During the past two summers Ed Burrell from the WWT has undertaken painstaking research and has attached transmitters to many of the breeding females and has tried to identify the main problems encountered by the birds in successfully fledging their young.

One of the key problems highlighted by the work is the lack of safe breeding locations next to the lochs. In a similar manner to Black Throated Divers, the Common Scoters that live 90% of their lives at sea are not well adapted to life on land and nest close to the loch shores.

The work with which we have been involved has identified a couple of possible practical solutions to help the Scoters. The main one being the construction of floating (anchored) islands – similar but larger than the ones used to aid the Black Throated Divers.

The group’s plans involve building at least one such island, and we have been investigating the possibility of using marine fish farm cage supports as frames for the structures. We have just installed the first of these floating islands and we hope these will be a real help to the Common Scoters when they nest.

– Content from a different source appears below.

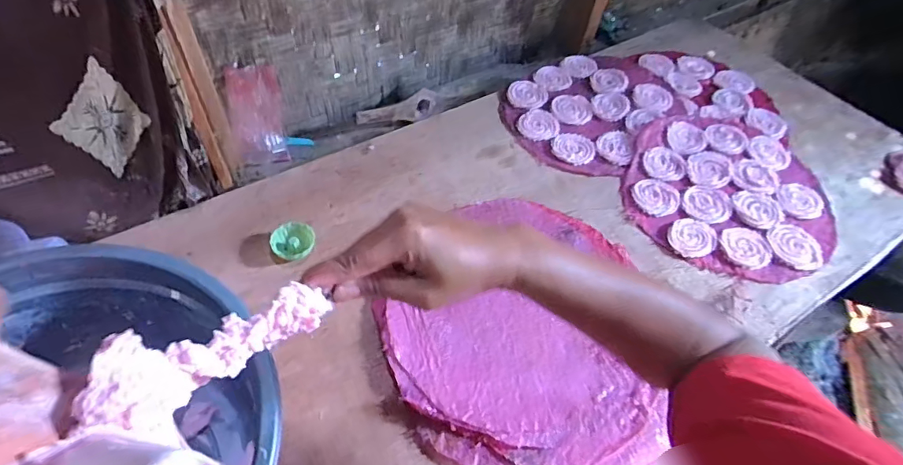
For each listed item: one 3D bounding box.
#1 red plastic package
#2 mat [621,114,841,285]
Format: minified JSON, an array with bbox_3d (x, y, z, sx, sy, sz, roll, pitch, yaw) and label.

I believe the work that has gone into this initiative shows conservation organisations and the large bird protection charities that SSE is serious about local environmental issues and is willing to get involved in seeking practical solutions. Our involvement with the local staff of RSPB, and SNH in particular, is paying dividends and it also means we have strong relationships in place.

In the past few years the birds that have been protected by our actions have included Peregrine Falcon, Hen Harrier, Merlin and Wood Sandpipers. With more hard work we are hopeful the Common Scoter will one day be common by name and nature.